From Jakarta, Jenkins agreed to go to Japan with his family on July 18 rather than return to North Korea alone, despite the risk of being handed over to U.S. officials.
Japan's Chief Cabinet Secretary Hiroyuki Hosoda said at the weekend that Jenkins was expected to meet with a U.S. military lawyer this week.
'Highest priority cases'
Jennings, the U.S. official, has been in Southeast Asia for consultations with the governments of Cambodia, Laos and Vietnam on POWs and MIAs.
A statement from the U.S. Defense Department said delegates at the two-day talks agreed to trilateral investigations on MIA cases in border areas. In such cases, "the United States will join either Vietnam and Laos, or Vietnam and Cambodia to mount a three-nation ... effort."

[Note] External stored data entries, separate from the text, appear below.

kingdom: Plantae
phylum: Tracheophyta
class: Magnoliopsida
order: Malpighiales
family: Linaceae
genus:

Special emphasis would be placed on Washington's "highest priority cases" - involving personnel last known to be alive (known as LKAs) at the time they went missing.
The Pentagon said the two issues - improving three-way investigations in border areas, and resolving LKA cases - were among those President Bush had identified as key to success in accounting for missing personnel.
Another success in the current series of talks was a bilateral agreement with Vietnam to get access once again to sensitive areas of the country's Central Highlands, where entry had been denied for three years due to local unrest.
Of the 1,855 Americans still missing from the Vietnam War, which ended in 1975, some 110 are thought to be in the Central Highlands area. Earlier searches in Vietnam, Cambodia and Laos have accounted for more than 700 Americans.
"The U.S. is bound by law and morality to account for each and every American still listed as missing in action from armed conflicts," the Voice of America said this week in an editorial reflecting the views of the U.S. government.
"If possible, the remains of MIA's confirmed to be dead must be found and properly interred. And so long as the possibility exists that missing American servicemen may still be alive, the U.S. must make every effort to find them and bring them home."